I prestiti tra marito e moglie non prevedono rimborsi
La risposta comunque è no. Il prestito tra marito e moglie non prevede il rimborso in caso di separazione poiché, a prescindere dal regime patrimoniale scelto, entrambi gli sposi devono contribuire insieme ai bisogni della famiglia. Ne deriva che le somme personali usate per questi bisogni non possono essere restituite quando ci si separa.
Non sono finanziamenti
Il Tribunale di Nola (sentenza n. 154/2026) ha confermato l’orientamento dei giudici di merito secondo cui i conferimenti in danaro avvenuti durante il matrimonio non sono da restituire. Si tratta non di finanziamenti in senso stretto, ma di un modo di adempiere a un dovere di solidarietà reciproca che nasce dal matrimonio stesso. L’eventuale restituzione potrà avvenire soltanto su base volontaria.
I prestiti nel matrimonio non sono investimenti
In generale, i prestiti tra coniugi rientrano nel più ampio e fondamentale dovere di contribuzione, secondo le proprie possibilità, a un progetto di vita comune e, dunque, ogni contributo economico viene considerato come una manifestazione di solidarietà, elemento cardine e imprescindibile del matrimonio.
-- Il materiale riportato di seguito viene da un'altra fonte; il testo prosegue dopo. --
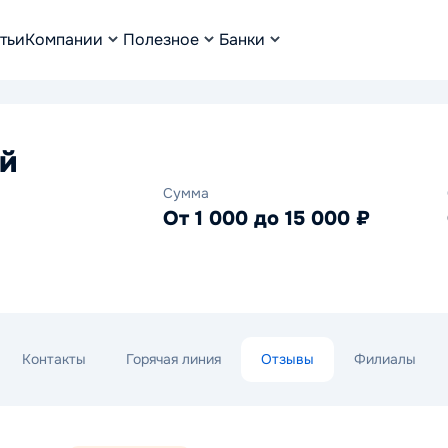
тьи
Компании
Полезное
Банки
й
Сумма
От 1 000 до 15 000 ₽
Контакты
Горячая линия
Отзывы
Филиалы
Queste somme non possono pertanto essere considerate un credito che si può pretendere con la separazione, visto che si presume siano versate per i bisogni della famiglia e non come un investimento da recuperare.
Si può fare un accordo scritto
Attenzione però: anche marito e moglie possono stipulare dei veri e propri prestiti. Basta preparare un accordo, in cui si stabilisce e si specifica che una determinata somma economica viene data in prestito e che dovrà essere restituita entro un certo termine, specificando tempi e modi.